The revised rules on violence and incitement will apply in certain countries – such as Ukraine and Poland – and will allow violent rhetoric against Russians and Russian soldiers. The policy change was first reported by Reuters on Thursday, citing internal emails from Meta Platforms, the parent company of Facebook and Instagram. Reuters’ initial headline read: “Facebook and Instagram to temporarily allow calls for violence against Russians,” though it was later changed to “Facebook temporarily allows posts on Ukraine war calling for violence against invading Russians or Putin's death” after Meta spokesman Andy Stone called the media outlet’s take “sensational.”
“As a result of the Russian invasion of Ukraine, we have temporarily made allowances for forms of political expression that would normally violate our rules like violent speech, such as ‘Death to the Russian invaders,’” Stone said. “We still won’t allow credible calls for violence against Russian civilians,” he added.
The platforms will reportedly refrain from censoring posts that call for the death of Russian President Vladimir Putin or Belarusian President Alexander Lukashenko, according to Reuters, citing emails sent to content moderators. One message allegedly advised the moderators that they should allow calls for the assassination of Putin or Lukashenko as long as the posts don’t mention other targets.
One of the emails cited by Reuters purported to clarify that it would also be permissible to target Russians in general “where it’s clear that the context is the Russian invasion of Ukraine.” The hate speech against prisoners of war is still off-limits, the email allegedly said.
Other countries where commentators were given the green light to encourage violence against Russians reportedly include Latvia, Lithuania, Slovakia, Hungary and Romania. The revised rules also apply in Russia, though Facebook is banned in the country. The social network late last month blocked Russian media outlets for users in Europe, prompting Moscow to cut off access to the platform in Russia.
The latest relaxing of Meta’s standards follows a report last month that Facebook allowed its users worldwide to praise Ukraine’s Azov Battalion, a street militia with ties to neo-Nazism. Such commentary was previously banned under Facebook’s policy on “dangerous individuals and organizations,” but the platform eased the rule to allow users to commend the group’s efforts to defend Ukraine.

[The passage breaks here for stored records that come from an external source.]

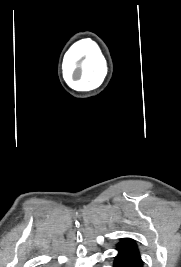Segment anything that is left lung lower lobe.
I'll return each instance as SVG.
<instances>
[{
  "label": "left lung lower lobe",
  "instance_id": "left-lung-lower-lobe-1",
  "mask_svg": "<svg viewBox=\"0 0 181 267\" xmlns=\"http://www.w3.org/2000/svg\"><path fill=\"white\" fill-rule=\"evenodd\" d=\"M117 247L119 253L115 257L114 267H143V262L133 239H122Z\"/></svg>",
  "mask_w": 181,
  "mask_h": 267
}]
</instances>
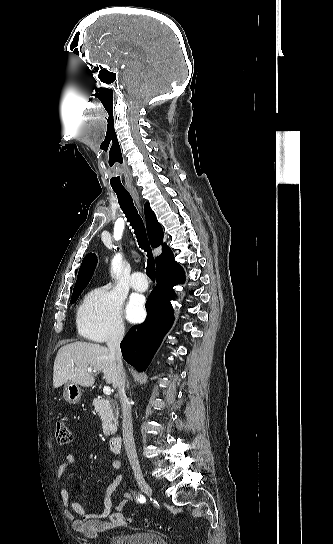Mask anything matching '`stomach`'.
Instances as JSON below:
<instances>
[{
	"label": "stomach",
	"mask_w": 333,
	"mask_h": 544,
	"mask_svg": "<svg viewBox=\"0 0 333 544\" xmlns=\"http://www.w3.org/2000/svg\"><path fill=\"white\" fill-rule=\"evenodd\" d=\"M82 392L80 387L72 382H67L63 388V398L70 404H76L80 401Z\"/></svg>",
	"instance_id": "obj_1"
}]
</instances>
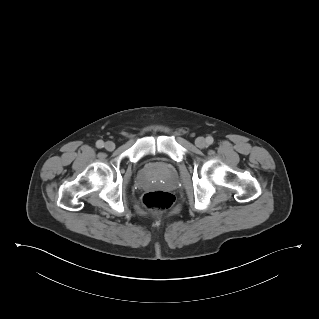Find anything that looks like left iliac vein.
Segmentation results:
<instances>
[{
  "mask_svg": "<svg viewBox=\"0 0 319 319\" xmlns=\"http://www.w3.org/2000/svg\"><path fill=\"white\" fill-rule=\"evenodd\" d=\"M195 145L198 147V148H205L207 146V142L206 140L203 138V137H198L196 138L195 140Z\"/></svg>",
  "mask_w": 319,
  "mask_h": 319,
  "instance_id": "left-iliac-vein-1",
  "label": "left iliac vein"
}]
</instances>
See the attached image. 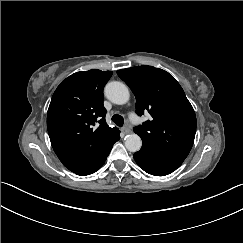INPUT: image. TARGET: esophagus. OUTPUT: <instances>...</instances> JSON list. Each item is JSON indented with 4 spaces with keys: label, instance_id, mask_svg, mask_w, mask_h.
Wrapping results in <instances>:
<instances>
[{
    "label": "esophagus",
    "instance_id": "34e87169",
    "mask_svg": "<svg viewBox=\"0 0 243 243\" xmlns=\"http://www.w3.org/2000/svg\"><path fill=\"white\" fill-rule=\"evenodd\" d=\"M121 133H122V135H126V134L131 133V130L129 128L124 127L121 129Z\"/></svg>",
    "mask_w": 243,
    "mask_h": 243
}]
</instances>
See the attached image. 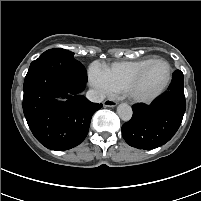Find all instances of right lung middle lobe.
<instances>
[{
  "instance_id": "obj_1",
  "label": "right lung middle lobe",
  "mask_w": 201,
  "mask_h": 201,
  "mask_svg": "<svg viewBox=\"0 0 201 201\" xmlns=\"http://www.w3.org/2000/svg\"><path fill=\"white\" fill-rule=\"evenodd\" d=\"M47 55H60V56H63L65 58H70V59H74L73 56H74V53L73 52H70L68 50H65V49H61V48H55V49H50V50H47L45 51L41 56H47ZM84 72V75L86 76V72Z\"/></svg>"
}]
</instances>
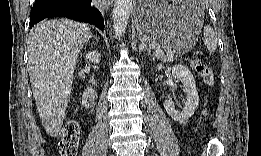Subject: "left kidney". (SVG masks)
<instances>
[{"instance_id": "left-kidney-1", "label": "left kidney", "mask_w": 261, "mask_h": 156, "mask_svg": "<svg viewBox=\"0 0 261 156\" xmlns=\"http://www.w3.org/2000/svg\"><path fill=\"white\" fill-rule=\"evenodd\" d=\"M156 68L161 70L163 65L158 64ZM172 75L177 82L183 83V91L187 95L186 102L183 105V109L180 110L175 107L173 101L170 98H167L164 101V108L174 121L183 123L189 120L190 117L194 114L199 103V95L194 77L186 66L181 64L174 65L172 67Z\"/></svg>"}]
</instances>
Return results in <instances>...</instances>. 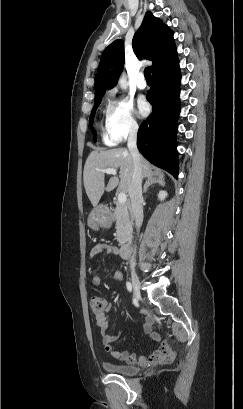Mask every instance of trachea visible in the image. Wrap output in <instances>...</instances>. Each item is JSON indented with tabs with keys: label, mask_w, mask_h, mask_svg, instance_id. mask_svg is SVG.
Segmentation results:
<instances>
[{
	"label": "trachea",
	"mask_w": 243,
	"mask_h": 409,
	"mask_svg": "<svg viewBox=\"0 0 243 409\" xmlns=\"http://www.w3.org/2000/svg\"><path fill=\"white\" fill-rule=\"evenodd\" d=\"M144 76H145V79H146V80H151V79H152V77H151V71H150V68H149V67H146V68L144 69Z\"/></svg>",
	"instance_id": "obj_1"
}]
</instances>
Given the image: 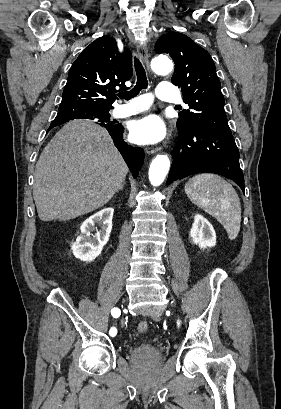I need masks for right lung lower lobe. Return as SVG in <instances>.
<instances>
[{"instance_id":"98d812e1","label":"right lung lower lobe","mask_w":281,"mask_h":409,"mask_svg":"<svg viewBox=\"0 0 281 409\" xmlns=\"http://www.w3.org/2000/svg\"><path fill=\"white\" fill-rule=\"evenodd\" d=\"M102 112L96 110H59L57 118H89V119H102ZM108 122V121H105ZM101 126H104L110 133L115 146L118 148L122 154L124 160L126 161L130 171L132 172L133 177L138 176V172L144 161V152L141 148L131 147L123 141V131L124 128L121 124L111 125V122L108 124L101 123Z\"/></svg>"}]
</instances>
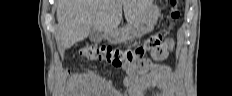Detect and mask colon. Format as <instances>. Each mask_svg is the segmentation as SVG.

Facebook ranks as the world’s largest social media platform, with about 2.9 billion users, while Instagram is No. 4, at nearly 1.5 billion.
The decision to declare open season on hate speech against Russians comes amid a surge in anti-Russian discrimination and attacks around the world. A Russian Orthodox church in Calgary was splashed by vandals with red paint. Vandals also attacked the Russia House Restaurant in Washington, located a little more than one mile from the White House, even though the owner isn’t actually Russian.
Public officials have appeared to stoke anti-Russian sentiment. US Representative Eric Swalwell (D-California) suggested that all Russian students at American universities should be kicked out of the country. Michael McFaul, who was the Obama-Biden administration’s ambassador to Russia from 2012 to 2014, said on Twitter that all Russians are to blame for the attack on Ukraine, writing, “There are no more ‘innocent,’ ‘neutral’ Russians anymore.”
Russian athletes and even Russian cats have been banned from international competitions.